1868年に描かれた、聖マリアチャペルにあった魔女牢獄。後に宗教的目的で復元される。 Credit: Open Space Trust/Mither Kirk Project

スコットランドの都市アバディーンにある15世紀のチャペルの石柱に、似つかわしくない鉄のリングが備えられていますが、歴史家はこれがこの街の過去における汚点に直接繋げられるものだと語ります。それは23人の女性と1人の男性が魔法(ウィッチクラフト)の件で告発された1597年に行なわれたアバディーンの『大魔女狩り(Great Witch Hunt)』における裁判と処刑のことです。

『正直に言うと、私は懐疑的です。注目に値するのはこのリングが全てではないですが、実際に全くの本物です。』と、イギリスにおけるオープンスペース・トラスト(OpenSpace Trust)のプロジェクトリーダーであるアーサー・ウィンフィールドは言います。このグループは、アバディーン中央の歴史的な聖ニコラウス教区にある東教区聖域をコミュニティをベースにした再開発の一部としてチャペルを復元しています。

ウィンフィールド氏はLive Scienceに、教区(kirk、スコットランド南東部の低地地方では『church』)にある2つの場所は、アバディーンの魔女狩りで捕らえられた魔女の牢獄としての機能を備えていたと語りました。
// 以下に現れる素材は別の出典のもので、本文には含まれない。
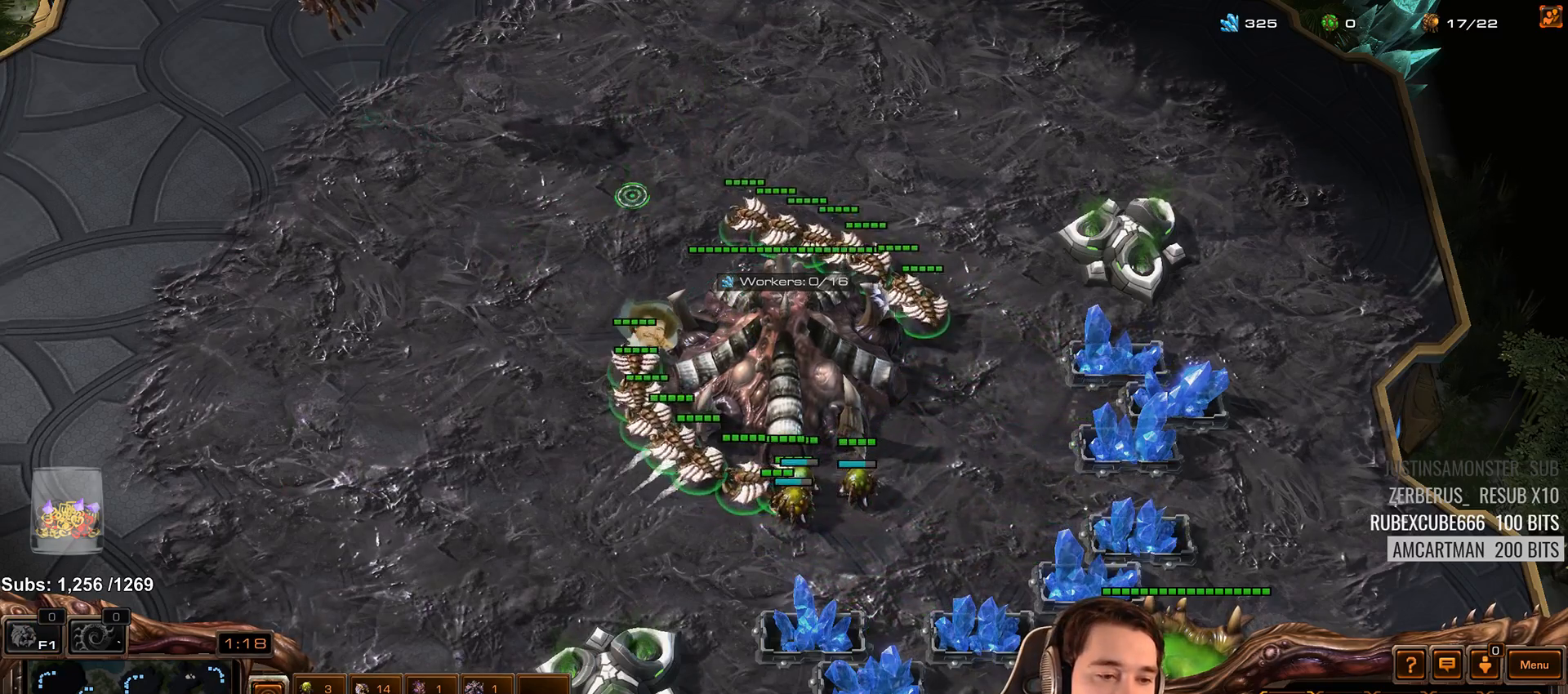
{"keys": [], "events": [[167, "ctrl", "down"], [217, "2", "down"], [317, "2", "up"], [333, "ctrl", "up"]]}
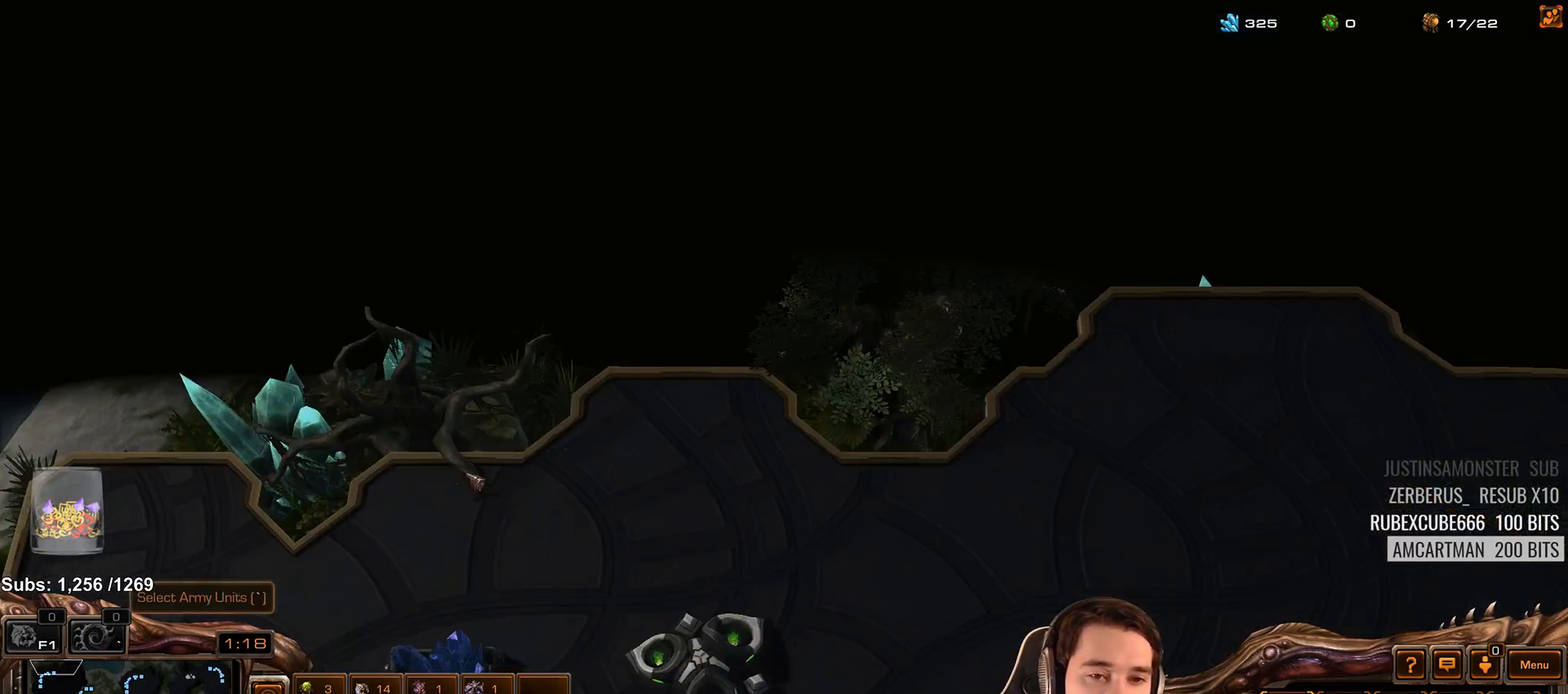
{"keys": ["s"], "events": [[300, "4", "down"], [367, "4", "up"], [467, "s", "down"]]}
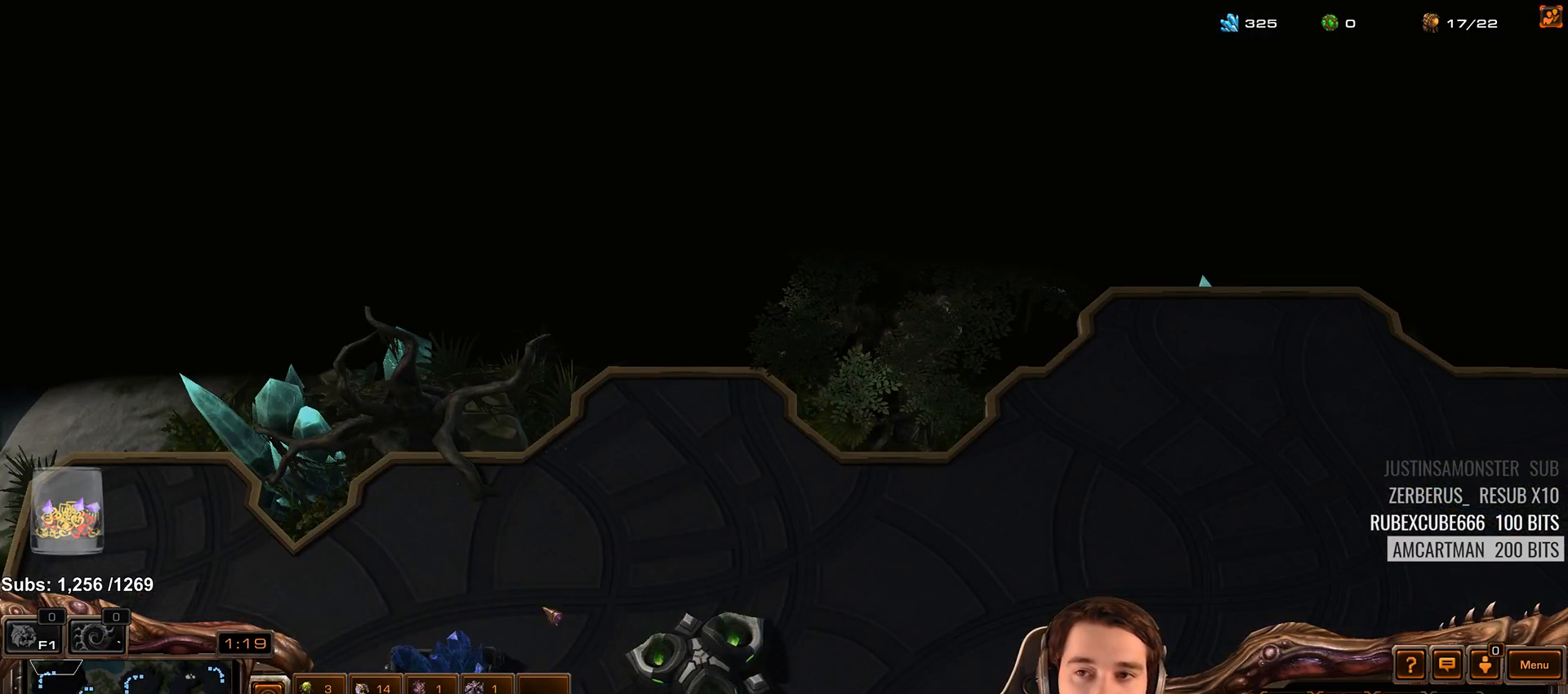
{"keys": ["1", "shift"], "events": [[33, "z", "down"], [50, "s", "up"], [83, "z", "up"], [150, "z", "down"], [217, "z", "up"], [300, "z", "down"], [333, "z", "up"], [450, "shift", "down"], [483, "1", "down"]]}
それは石のアーチ天井を持つ聖マリアチャペルと、教区の高い尖塔で、これは当時街で最も高い建造物でした。 [スコットランドの『魔女牢獄』の写真はこちら]

どちらの場所も1597年の冬には暖かくされておらず、魔術の告発をされた人々は判決や、おそらくは処刑を待っていただろう、とウィンフィールド氏は語りました。『近年の冬の聖マリアチャペルは気温が3℃まで下がるため、私は尖塔さえ震え上がるほど寒かっただろうと思います。』

16世紀のスコットランドにおける魔女狩りは熊手を持った民衆によって行われたのではなく、王立委員会によって王の命令で行なわれました。その結果今日のアバディーン公文書館は、告発された魔女を聖ニコラウス教区に監禁するための鉄のリングや枷のための地元の鍛冶屋への支払いを含む1597年における魔女裁判と処刑についての詳細なオリジナルの記録を保存しています。

また、有罪になった魔女を後に杭で火あぶりにするために使ったロープ・木材・タールなどのコストの詳細も街は記録しています。火あぶりはアバディーンのキャッスル・ヒルとヘッディング・ヒルにて、大観衆の前でおこなわれました。エディンバラ大学のスコットランド魔術に関するオンライン調査によると、わずかな慈悲として、死刑囚の大部分は身体が燃やされる前に窒息死させられました。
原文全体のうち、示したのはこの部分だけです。